» **WORK TO COMPLETE**
Give the records below as a Markdown table with two columns, "Number" for the row number and "Text" for each line, and leave out any blank lines.

(Extracted records)
◇ ◇ ◇ ◇
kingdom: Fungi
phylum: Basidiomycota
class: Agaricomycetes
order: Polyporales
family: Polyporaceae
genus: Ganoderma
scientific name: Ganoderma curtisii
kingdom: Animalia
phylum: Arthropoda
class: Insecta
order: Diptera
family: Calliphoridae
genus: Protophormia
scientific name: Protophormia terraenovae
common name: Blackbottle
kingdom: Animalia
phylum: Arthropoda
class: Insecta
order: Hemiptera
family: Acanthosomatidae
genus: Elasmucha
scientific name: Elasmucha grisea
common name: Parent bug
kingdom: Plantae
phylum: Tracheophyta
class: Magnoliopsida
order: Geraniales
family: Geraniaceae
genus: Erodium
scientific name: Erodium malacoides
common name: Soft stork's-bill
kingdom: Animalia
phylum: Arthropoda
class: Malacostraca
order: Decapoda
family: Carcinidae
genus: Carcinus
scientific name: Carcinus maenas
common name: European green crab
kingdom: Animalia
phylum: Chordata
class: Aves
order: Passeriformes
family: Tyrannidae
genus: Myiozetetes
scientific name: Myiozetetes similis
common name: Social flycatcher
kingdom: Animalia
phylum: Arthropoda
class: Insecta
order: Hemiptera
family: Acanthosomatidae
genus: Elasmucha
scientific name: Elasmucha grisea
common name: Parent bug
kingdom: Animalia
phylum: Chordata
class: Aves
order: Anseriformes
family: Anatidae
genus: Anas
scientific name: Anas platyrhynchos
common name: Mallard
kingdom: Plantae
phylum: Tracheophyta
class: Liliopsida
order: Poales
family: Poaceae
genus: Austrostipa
◇ ◇ ◇ ◇
» **FINAL RESULT**
| Number | Text |
|---|---|
| 1 | kingdom: Fungi |
| 2 | phylum: Basidiomycota |
| 3 | class: Agaricomycetes |
| 4 | order: Polyporales |
| 5 | family: Polyporaceae |
| 6 | genus: Ganoderma |
| 7 | scientific name: Ganoderma curtisii |
| 8 | kingdom: Animalia |
| 9 | phylum: Arthropoda |
| 10 | class: Insecta |
| 11 | order: Diptera |
| 12 | family: Calliphoridae |
| 13 | genus: Protophormia |
| 14 | scientific name: Protophormia terraenovae |
| 15 | common name: Blackbottle |
| 16 | kingdom: Animalia |
| 17 | phylum: Arthropoda |
| 18 | class: Insecta |
| 19 | order: Hemiptera |
| 20 | family: Acanthosomatidae |
| 21 | genus: Elasmucha |
| 22 | scientific name: Elasmucha grisea |
| 23 | common name: Parent bug |
| 24 | kingdom: Plantae |
| 25 | phylum: Tracheophyta |
| 26 | class: Magnoliopsida |
| 27 | order: Geraniales |
| 28 | family: Geraniaceae |
| 29 | genus: Erodium |
| 30 | scientific name: Erodium malacoides |
| 31 | common name: Soft stork's-bill |
| 32 | kingdom: Animalia |
| 33 | phylum: Arthropoda |
| 34 | class: Malacostraca |
| 35 | order: Decapoda |
| 36 | family: Carcinidae |
| 37 | genus: Carcinus |
| 38 | scientific name: Carcinus maenas |
| 39 | common name: European green crab |
| 40 | kingdom: Animalia |
| 41 | phylum: Chordata |
| 42 | class: Aves |
| 43 | order: Passeriformes |
| 44 | family: Tyrannidae |
| 45 | genus: Myiozetetes |
| 46 | scientific name: Myiozetetes similis |
| 47 | common name: Social flycatcher |
| 48 | kingdom: Animalia |
| 49 | phylum: Arthropoda |
| 50 | class: Insecta |
| 51 | order: Hemiptera |
| 52 | family: Acanthosomatidae |
| 53 | genus: Elasmucha |
| 54 | scientific name: Elasmucha grisea |
| 55 | common name: Parent bug |
| 56 | kingdom: Animalia |
| 57 | phylum: Chordata |
| 58 | class: Aves |
| 59 | order: Anseriformes |
| 60 | family: Anatidae |
| 61 | genus: Anas |
| 62 | scientific name: Anas platyrhynchos |
| 63 | common name: Mallard |
| 64 | kingdom: Plantae |
| 65 | phylum: Tracheophyta |
| 66 | class: Liliopsida |
| 67 | order: Poales |
| 68 | family: Poaceae |
| 69 | genus: Austrostipa |